Your objective: Print out the full listing below, word for word.
☆ ☆ ☆
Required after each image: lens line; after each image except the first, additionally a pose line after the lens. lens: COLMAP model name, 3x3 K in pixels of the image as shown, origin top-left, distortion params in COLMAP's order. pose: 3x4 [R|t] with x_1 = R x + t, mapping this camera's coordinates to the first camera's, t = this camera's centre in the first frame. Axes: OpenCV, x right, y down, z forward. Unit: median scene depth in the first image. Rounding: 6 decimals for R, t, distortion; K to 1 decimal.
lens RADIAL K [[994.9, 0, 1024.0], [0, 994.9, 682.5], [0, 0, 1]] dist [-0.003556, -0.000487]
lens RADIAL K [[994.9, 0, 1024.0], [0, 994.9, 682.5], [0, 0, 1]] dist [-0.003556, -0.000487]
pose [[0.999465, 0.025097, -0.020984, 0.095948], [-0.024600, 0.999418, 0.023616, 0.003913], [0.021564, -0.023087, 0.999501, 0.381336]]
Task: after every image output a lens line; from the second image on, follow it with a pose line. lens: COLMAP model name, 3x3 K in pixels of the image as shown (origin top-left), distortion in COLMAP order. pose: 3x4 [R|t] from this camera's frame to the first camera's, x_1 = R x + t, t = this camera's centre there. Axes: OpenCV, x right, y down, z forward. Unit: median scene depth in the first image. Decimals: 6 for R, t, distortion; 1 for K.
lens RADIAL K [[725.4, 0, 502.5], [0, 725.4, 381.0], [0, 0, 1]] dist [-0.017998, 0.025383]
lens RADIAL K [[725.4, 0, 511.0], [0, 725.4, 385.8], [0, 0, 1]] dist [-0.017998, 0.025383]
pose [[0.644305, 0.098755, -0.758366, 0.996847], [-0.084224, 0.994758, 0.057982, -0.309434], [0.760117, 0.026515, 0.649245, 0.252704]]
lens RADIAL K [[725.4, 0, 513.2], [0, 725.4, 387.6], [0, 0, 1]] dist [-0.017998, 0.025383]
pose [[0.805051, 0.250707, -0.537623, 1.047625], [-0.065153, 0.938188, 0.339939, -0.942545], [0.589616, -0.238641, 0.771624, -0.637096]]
☆ ☆ ☆
Exercise answer:
Required after each image: lens line; after each image except the first, additionally a pose line after the lens. lens: COLMAP model name, 3x3 K in pixels of the image as shown, origin top-left, distortion params in COLMAP's order. pose: 3x4 [R|t] with x_1 = R x + t, mapping this camera's coordinates to the first camera's, t = this camera's centre in the first frame. Axes: OpenCV, x right, y down, z forward. Unit: median scene depth in the first image. Rounding: 6 decimals for R, t, distortion; K to 1 decimal.
lens RADIAL K [[994.9, 0, 1024.0], [0, 994.9, 682.5], [0, 0, 1]] dist [-0.003556, -0.000487]
lens RADIAL K [[994.9, 0, 1024.0], [0, 994.9, 682.5], [0, 0, 1]] dist [-0.003556, -0.000487]
pose [[0.999465, 0.025097, -0.020984, 0.095948], [-0.024600, 0.999418, 0.023616, 0.003913], [0.021564, -0.023087, 0.999501, 0.381336]]
Task: after every image output a lens line; from the second image on, follow it with a pose line. lens: COLMAP model name, 3x3 K in pixels of the image as shown (origin top-left), distortion in COLMAP order. pose: 3x4 [R|t] from this camera's frame to the first camera's, x_1 = R x + t, t = this camera's centre there. Axes: OpenCV, x right, y down, z forward. Unit: median scene depth in the first image. Decimals: 6 for R, t, distortion; 1 for K.
lens RADIAL K [[725.4, 0, 502.5], [0, 725.4, 381.0], [0, 0, 1]] dist [-0.017998, 0.025383]
lens RADIAL K [[725.4, 0, 511.0], [0, 725.4, 385.8], [0, 0, 1]] dist [-0.017998, 0.025383]
pose [[0.644305, 0.098755, -0.758366, 0.996847], [-0.084224, 0.994758, 0.057982, -0.309434], [0.760117, 0.026515, 0.649245, 0.252704]]
lens RADIAL K [[725.4, 0, 513.2], [0, 725.4, 387.6], [0, 0, 1]] dist [-0.017998, 0.025383]
pose [[0.805051, 0.250707, -0.537623, 1.047625], [-0.065153, 0.938188, 0.339939, -0.942545], [0.589616, -0.238641, 0.771624, -0.637096]]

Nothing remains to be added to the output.